For so long, I have used substances to numb what felt unbearable—pain, shame, grief, anger, loneliness. Addiction gave me an escape, even if it was destroying me at the same time. When I go to therapy, I’m not just “talking about my feelings.” I’m facing everything I tried to bury. And that is not easy.

Some days, therapy feels like progress. Other days, it feels like I’ve been ripped open. I leave emotionally drained, questioning everything, wondering if it’s even worth it. I think, Why does healing have to hurt this much? This surely can’t be worth it.

But healing requires feeling.

I can’t heal what I refuse to acknowledge. And therapy has a way of gently (and sometimes not so gently) bringing those hidden places into the light. The wounds I’ve carried, the lies I’ve believed, the pain I’ve pushed down—this is where the real work happens.

And this is where faith meets the process.

Therapy, at its core, is a tool. I should know this; I do it all day long. However, when I invite God into it, it becomes something even more powerful. It becomes a place where He can meet me in my brokenness. A place where truth can replace lies. A place where wounds can begin to close instead of fester.

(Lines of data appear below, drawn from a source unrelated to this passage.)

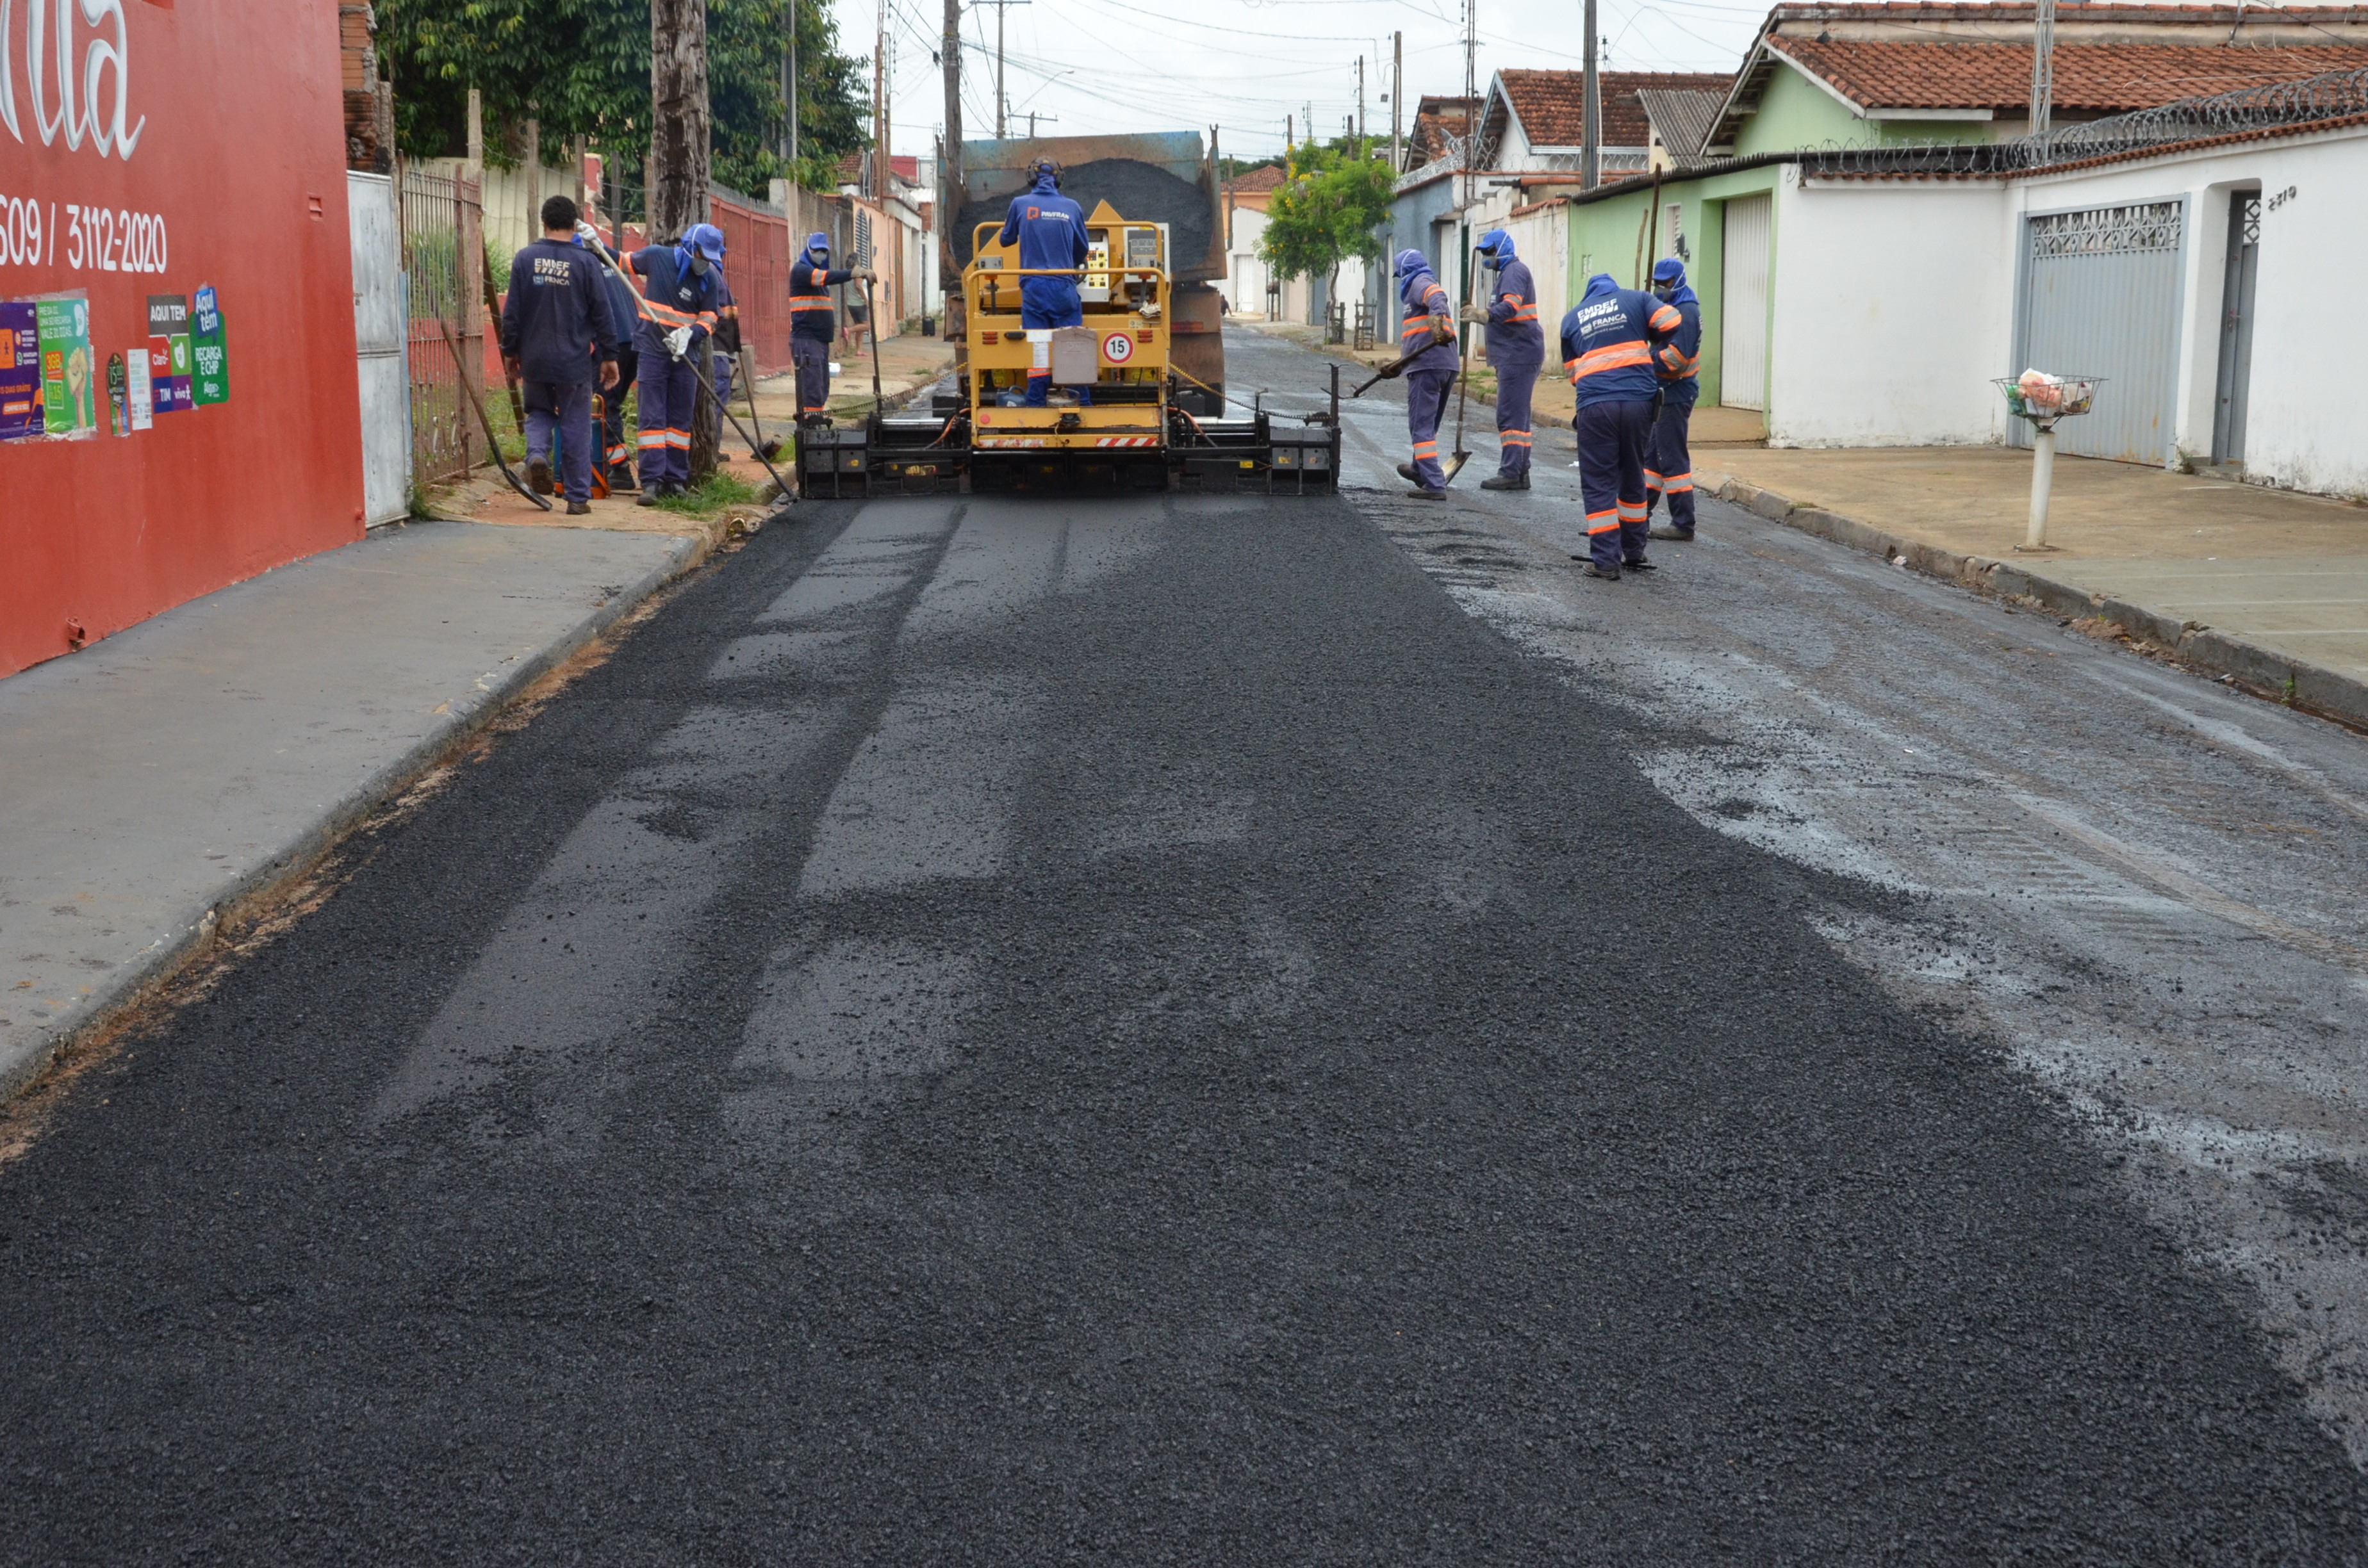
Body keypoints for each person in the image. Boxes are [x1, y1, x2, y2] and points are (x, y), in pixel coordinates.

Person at [500, 195, 620, 516]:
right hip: (574, 361)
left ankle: (537, 454)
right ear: (574, 225)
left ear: (544, 223)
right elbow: (603, 314)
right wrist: (609, 355)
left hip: (535, 358)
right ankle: (578, 498)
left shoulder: (525, 259)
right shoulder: (586, 263)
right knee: (576, 425)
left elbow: (512, 314)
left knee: (539, 411)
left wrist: (510, 352)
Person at [1560, 271, 1682, 580]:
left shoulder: (1572, 318)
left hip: (1596, 405)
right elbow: (1671, 322)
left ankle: (1605, 561)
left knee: (1599, 481)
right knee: (1633, 472)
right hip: (1639, 403)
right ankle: (1634, 549)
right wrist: (1651, 334)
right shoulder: (1637, 299)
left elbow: (1573, 374)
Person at [625, 220, 725, 501]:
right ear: (691, 247)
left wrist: (690, 334)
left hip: (685, 357)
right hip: (652, 352)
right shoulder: (656, 257)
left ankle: (675, 481)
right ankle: (651, 482)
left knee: (680, 422)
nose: (705, 262)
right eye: (702, 255)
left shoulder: (709, 278)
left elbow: (711, 317)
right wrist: (595, 245)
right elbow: (623, 262)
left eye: (710, 258)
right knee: (652, 417)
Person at [997, 158, 1092, 407]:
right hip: (1064, 287)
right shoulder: (1072, 207)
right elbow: (1083, 249)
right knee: (1071, 345)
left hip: (1034, 289)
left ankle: (1036, 403)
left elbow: (1005, 240)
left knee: (1038, 347)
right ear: (1059, 179)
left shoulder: (1019, 204)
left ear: (1031, 178)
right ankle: (1082, 402)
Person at [1461, 228, 1543, 493]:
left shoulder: (1514, 272)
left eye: (1490, 251)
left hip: (1518, 354)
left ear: (1503, 250)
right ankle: (1520, 472)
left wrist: (1484, 315)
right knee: (1519, 416)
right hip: (1516, 353)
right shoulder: (1508, 274)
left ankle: (1510, 472)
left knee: (1510, 415)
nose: (1487, 256)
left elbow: (1511, 306)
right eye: (1485, 252)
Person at [1645, 257, 1704, 542]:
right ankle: (1637, 515)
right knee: (1652, 460)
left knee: (1672, 460)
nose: (1660, 288)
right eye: (1657, 283)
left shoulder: (1686, 312)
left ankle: (1683, 524)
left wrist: (1646, 358)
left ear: (1678, 281)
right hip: (1664, 392)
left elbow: (1676, 360)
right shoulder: (1669, 308)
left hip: (1676, 393)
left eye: (1665, 283)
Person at [1392, 248, 1458, 498]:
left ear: (1406, 271)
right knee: (1429, 425)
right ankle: (1420, 469)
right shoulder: (1420, 284)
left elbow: (1437, 297)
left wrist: (1435, 324)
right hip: (1443, 364)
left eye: (1400, 274)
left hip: (1428, 366)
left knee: (1420, 426)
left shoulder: (1420, 282)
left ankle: (1434, 484)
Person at [789, 233, 870, 423]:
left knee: (821, 385)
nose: (820, 254)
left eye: (823, 251)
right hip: (807, 339)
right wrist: (852, 273)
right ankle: (810, 424)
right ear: (808, 250)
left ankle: (815, 420)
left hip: (819, 340)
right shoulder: (802, 271)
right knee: (812, 386)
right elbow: (826, 277)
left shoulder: (819, 277)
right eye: (816, 250)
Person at [596, 252, 642, 491]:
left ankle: (620, 469)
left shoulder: (583, 265)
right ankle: (609, 463)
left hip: (611, 346)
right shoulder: (612, 261)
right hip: (634, 342)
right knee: (609, 406)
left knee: (602, 406)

There is something sacred about choosing to stay when it gets hard. About whispering a prayer before I walk in:
“God, I don’t want to do this, but I know I need to. Please be with me. Use this. Heal what I can’t heal on my own.”

And He does.

Not always in big, dramatic ways. Sometimes it’s slow. Sometimes it’s messy. Sometimes it feels like two steps forward and four steps back. But little by little, something begins to shift. I start to understand myself differently. I begin to recognize my triggers instead of being controlled by them. I learn that my pain has a voice—but it doesn’t have to have the final say.

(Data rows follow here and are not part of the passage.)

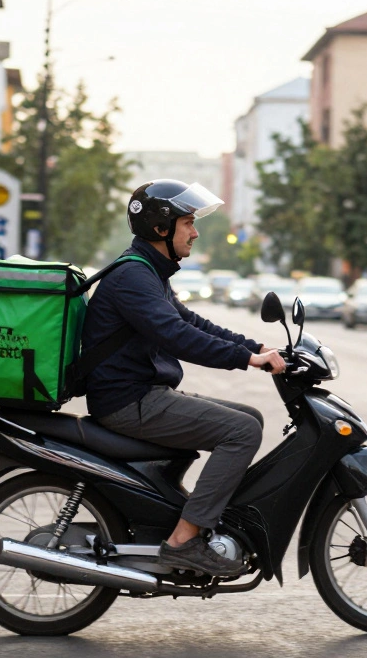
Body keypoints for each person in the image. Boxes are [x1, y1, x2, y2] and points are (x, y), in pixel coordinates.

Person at [82, 180, 286, 577]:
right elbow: (178, 336)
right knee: (241, 431)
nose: (195, 232)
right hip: (127, 401)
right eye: (188, 222)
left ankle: (194, 514)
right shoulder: (134, 277)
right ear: (162, 228)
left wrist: (257, 344)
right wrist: (248, 359)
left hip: (140, 393)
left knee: (251, 418)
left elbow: (191, 321)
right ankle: (184, 540)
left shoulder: (149, 271)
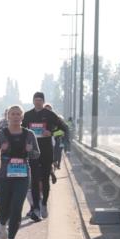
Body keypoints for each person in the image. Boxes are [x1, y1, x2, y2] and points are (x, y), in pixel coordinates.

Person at [0, 105, 40, 239]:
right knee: (4, 208)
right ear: (8, 116)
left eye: (18, 114)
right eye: (12, 114)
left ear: (22, 117)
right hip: (3, 175)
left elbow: (36, 154)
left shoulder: (29, 134)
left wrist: (30, 150)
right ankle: (2, 223)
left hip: (22, 175)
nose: (15, 116)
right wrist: (1, 151)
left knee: (17, 207)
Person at [23, 93, 70, 221]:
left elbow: (65, 129)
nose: (38, 102)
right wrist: (25, 143)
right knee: (34, 180)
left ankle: (44, 204)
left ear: (43, 102)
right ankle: (36, 208)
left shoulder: (50, 115)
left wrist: (52, 133)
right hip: (33, 152)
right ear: (33, 101)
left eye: (40, 100)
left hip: (46, 151)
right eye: (36, 100)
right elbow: (21, 131)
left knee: (44, 179)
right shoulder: (27, 115)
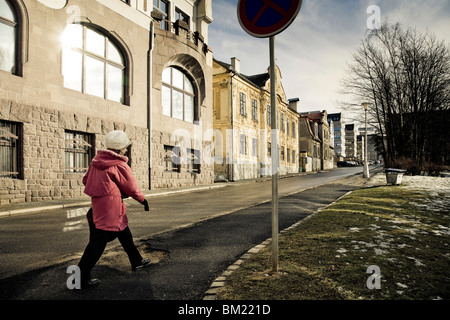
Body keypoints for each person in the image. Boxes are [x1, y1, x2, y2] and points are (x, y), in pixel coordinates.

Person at [77, 130, 150, 289]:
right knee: (98, 243)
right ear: (120, 148)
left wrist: (104, 188)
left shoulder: (96, 161)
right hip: (111, 206)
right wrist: (142, 200)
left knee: (124, 232)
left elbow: (85, 180)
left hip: (99, 204)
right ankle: (80, 278)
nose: (126, 150)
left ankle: (136, 260)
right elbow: (131, 187)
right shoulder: (119, 164)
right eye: (125, 147)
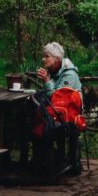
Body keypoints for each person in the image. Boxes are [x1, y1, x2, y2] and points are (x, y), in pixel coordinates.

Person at [33, 42, 83, 176]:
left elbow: (58, 100)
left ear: (56, 59)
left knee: (44, 126)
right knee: (30, 117)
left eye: (46, 56)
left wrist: (46, 81)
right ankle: (41, 163)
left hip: (70, 114)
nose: (43, 59)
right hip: (55, 111)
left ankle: (50, 165)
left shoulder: (69, 74)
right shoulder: (52, 70)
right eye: (43, 56)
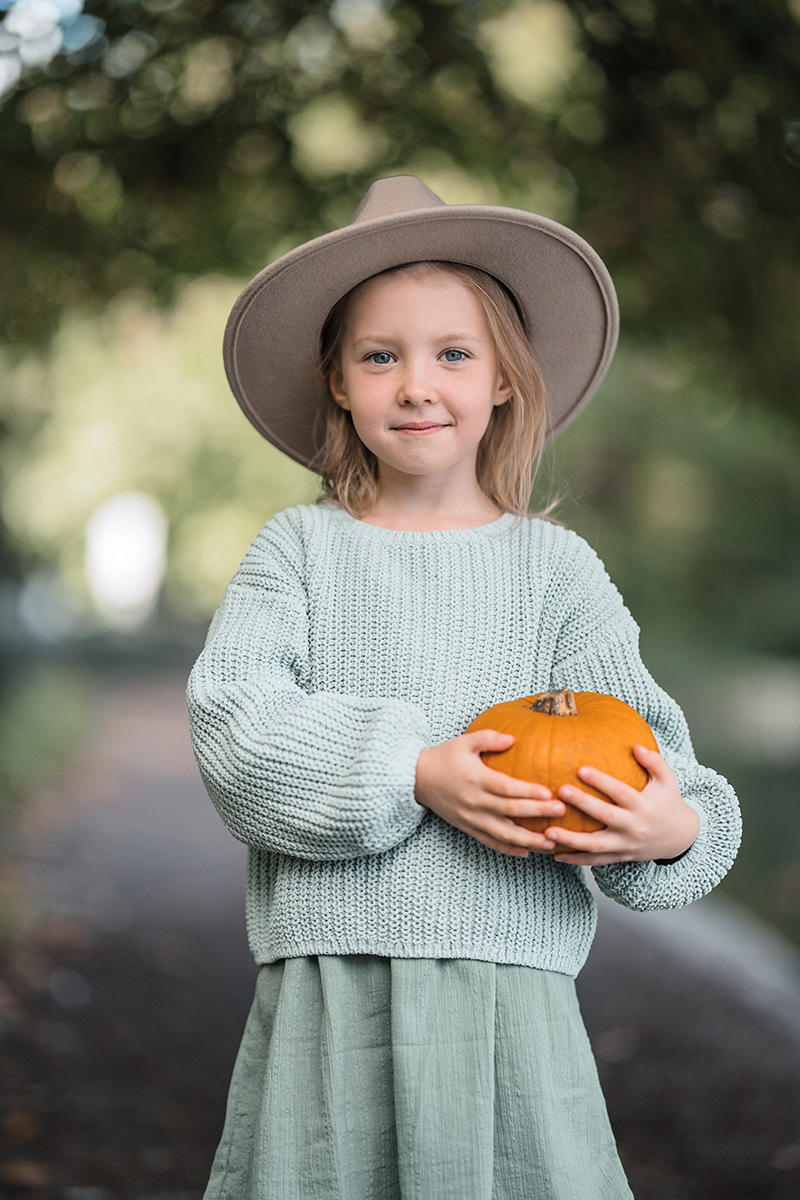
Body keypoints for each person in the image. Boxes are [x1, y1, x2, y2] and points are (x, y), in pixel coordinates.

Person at [187, 176, 741, 1200]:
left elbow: (668, 769)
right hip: (329, 997)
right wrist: (412, 772)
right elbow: (233, 730)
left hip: (509, 1011)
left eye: (452, 353)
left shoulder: (553, 574)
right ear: (340, 384)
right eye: (379, 355)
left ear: (501, 382)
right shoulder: (298, 552)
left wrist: (669, 831)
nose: (415, 384)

Doing the hard work of therapy is an act of surrender. It’s saying, I can’t keep living the way I was living. I’m willing to face the truth, no matter how uncomfortable it is. And that kind of surrender creates space for God to move.

Healing doesn’t mean the past disappears. It means the past no longer has power over who you are becoming.

So I encourage myself: Don’t run. Stay. Keep showing up. Keep doing the work. Keep praying, even if it’s through tears.

Because this hard, uncomfortable, deeply emotional process?
Might just be one of the very tools God is using to heal me.